Hamlet berates himself for lacking courage,

Yet I,(560)
A dull and muddy-mettled rascal, peak
Like John-a-dreams, unpregnant of my cause

And, he wonders if he is a coward since he cannot work up enough passion,

And can say nothing; no, not for a king

....Am I a coward? (2.2.537-538)

As he does repeatedly, Hamlet urges himself to take action--"About my brain"; he berates himself,

O, vengeance!
Why, what an ass am I! This is most brave,
That I, the son of a dear father murder'd,
Prompted to my revenge by heaven and hell,
Must, like a whore, unpack my heart with words
And fall a-cursing like a very drab,
A scullion! Fie upon't! Foh!
About, my brain! (577-583)

Hamlet accuses himself of inaction and scolds himself.  He then decides to use the players in a play that will reveal Claudius's actions and cause the king to reveal his guilt when he sees his murderous action played upon the stage.

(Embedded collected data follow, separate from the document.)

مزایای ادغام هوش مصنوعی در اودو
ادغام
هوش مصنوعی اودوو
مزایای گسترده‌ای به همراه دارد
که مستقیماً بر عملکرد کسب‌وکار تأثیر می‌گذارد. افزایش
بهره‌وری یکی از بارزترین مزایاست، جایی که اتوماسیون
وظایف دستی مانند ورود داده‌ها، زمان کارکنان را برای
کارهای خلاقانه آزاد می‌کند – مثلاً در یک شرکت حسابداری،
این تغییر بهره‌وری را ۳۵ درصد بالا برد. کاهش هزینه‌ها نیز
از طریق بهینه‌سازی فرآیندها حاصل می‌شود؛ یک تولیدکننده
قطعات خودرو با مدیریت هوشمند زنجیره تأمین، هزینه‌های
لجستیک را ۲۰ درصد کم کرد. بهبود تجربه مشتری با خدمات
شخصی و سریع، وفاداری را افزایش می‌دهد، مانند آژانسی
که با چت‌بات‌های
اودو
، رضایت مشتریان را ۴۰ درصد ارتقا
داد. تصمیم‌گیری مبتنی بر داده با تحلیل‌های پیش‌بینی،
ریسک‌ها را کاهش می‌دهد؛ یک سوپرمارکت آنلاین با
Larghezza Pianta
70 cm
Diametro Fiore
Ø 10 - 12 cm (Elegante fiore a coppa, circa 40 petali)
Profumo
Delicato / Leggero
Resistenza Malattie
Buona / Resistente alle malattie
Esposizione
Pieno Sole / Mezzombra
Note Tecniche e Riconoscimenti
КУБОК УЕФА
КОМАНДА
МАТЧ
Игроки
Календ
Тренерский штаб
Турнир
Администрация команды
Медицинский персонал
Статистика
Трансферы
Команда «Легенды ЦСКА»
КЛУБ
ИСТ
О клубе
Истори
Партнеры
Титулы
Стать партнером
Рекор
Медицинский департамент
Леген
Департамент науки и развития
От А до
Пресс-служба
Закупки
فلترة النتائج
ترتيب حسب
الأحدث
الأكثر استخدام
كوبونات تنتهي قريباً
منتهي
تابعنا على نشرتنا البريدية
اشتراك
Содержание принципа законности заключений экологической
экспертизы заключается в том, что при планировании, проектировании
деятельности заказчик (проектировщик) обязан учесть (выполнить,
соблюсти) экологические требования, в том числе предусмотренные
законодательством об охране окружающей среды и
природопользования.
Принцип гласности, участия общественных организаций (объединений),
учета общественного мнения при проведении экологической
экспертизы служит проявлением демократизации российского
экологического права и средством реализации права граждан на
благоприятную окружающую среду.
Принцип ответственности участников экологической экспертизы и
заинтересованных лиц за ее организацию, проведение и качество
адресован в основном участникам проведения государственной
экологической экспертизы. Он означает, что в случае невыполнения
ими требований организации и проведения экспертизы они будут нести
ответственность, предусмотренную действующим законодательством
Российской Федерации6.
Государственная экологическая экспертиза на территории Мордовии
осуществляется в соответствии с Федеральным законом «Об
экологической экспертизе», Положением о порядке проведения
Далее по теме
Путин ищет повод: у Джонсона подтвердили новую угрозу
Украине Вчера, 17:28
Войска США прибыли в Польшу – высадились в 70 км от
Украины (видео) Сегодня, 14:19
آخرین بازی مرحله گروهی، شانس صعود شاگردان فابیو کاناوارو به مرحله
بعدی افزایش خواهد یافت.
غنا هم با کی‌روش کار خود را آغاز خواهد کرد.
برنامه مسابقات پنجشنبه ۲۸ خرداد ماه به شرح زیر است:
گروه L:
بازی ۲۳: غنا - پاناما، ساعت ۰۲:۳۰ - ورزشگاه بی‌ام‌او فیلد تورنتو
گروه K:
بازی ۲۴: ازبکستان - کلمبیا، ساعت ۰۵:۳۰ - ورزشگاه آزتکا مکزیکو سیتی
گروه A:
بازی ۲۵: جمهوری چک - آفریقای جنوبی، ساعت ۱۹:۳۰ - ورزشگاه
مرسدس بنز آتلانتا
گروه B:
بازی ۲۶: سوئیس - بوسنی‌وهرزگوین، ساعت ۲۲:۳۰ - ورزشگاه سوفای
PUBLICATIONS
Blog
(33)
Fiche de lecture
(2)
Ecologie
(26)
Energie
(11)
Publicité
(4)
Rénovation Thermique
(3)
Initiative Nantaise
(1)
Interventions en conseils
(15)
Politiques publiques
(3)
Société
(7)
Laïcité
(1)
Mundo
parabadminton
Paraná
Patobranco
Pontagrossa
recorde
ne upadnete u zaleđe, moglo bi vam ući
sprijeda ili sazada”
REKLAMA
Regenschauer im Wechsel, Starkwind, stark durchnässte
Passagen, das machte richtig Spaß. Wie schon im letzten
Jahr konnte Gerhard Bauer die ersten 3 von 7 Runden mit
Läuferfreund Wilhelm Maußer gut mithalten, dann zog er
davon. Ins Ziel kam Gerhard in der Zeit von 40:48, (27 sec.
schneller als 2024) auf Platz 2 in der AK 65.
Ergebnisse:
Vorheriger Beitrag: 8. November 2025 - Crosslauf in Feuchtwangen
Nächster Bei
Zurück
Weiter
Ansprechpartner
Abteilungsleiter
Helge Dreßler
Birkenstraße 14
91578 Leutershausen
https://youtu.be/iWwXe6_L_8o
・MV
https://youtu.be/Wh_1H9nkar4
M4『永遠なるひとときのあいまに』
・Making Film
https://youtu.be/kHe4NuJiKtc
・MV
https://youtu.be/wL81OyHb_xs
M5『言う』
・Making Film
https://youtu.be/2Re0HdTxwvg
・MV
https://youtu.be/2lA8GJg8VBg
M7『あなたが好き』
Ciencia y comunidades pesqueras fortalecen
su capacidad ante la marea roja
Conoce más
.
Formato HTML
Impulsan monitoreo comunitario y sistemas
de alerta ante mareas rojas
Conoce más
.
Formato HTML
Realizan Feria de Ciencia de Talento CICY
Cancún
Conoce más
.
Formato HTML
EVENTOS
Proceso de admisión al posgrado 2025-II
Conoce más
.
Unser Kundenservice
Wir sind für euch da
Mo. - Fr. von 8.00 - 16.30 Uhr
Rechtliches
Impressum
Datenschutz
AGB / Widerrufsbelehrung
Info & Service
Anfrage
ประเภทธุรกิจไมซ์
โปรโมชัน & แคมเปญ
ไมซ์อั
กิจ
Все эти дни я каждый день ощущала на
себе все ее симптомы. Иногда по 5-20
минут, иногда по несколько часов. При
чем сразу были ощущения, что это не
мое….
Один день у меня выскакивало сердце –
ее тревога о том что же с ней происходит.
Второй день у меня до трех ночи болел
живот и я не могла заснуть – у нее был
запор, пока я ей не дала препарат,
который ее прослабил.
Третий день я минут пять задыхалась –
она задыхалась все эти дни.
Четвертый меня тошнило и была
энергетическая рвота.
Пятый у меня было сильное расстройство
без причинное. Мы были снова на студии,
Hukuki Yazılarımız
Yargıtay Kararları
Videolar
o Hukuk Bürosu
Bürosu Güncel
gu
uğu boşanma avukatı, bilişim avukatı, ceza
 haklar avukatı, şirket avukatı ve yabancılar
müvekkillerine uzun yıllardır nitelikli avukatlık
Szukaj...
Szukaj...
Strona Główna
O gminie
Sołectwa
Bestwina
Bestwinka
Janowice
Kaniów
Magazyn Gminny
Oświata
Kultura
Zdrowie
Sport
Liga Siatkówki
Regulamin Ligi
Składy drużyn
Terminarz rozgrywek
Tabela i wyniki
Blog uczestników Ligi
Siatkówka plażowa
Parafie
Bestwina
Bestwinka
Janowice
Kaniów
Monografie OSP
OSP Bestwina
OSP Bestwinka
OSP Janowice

This soliloquy is one that reveals the inner torment of Hamlet.  In self-conflict, Hamlet derides himself for his hesitation, then another part of his nature continues to reason through his feelings and be cautious about action.  Nevertheless, it is always the soliloquys of Hamlet which move the plot, and this third soliloquy advances the plot as Hamlet devises a way to test Claudius.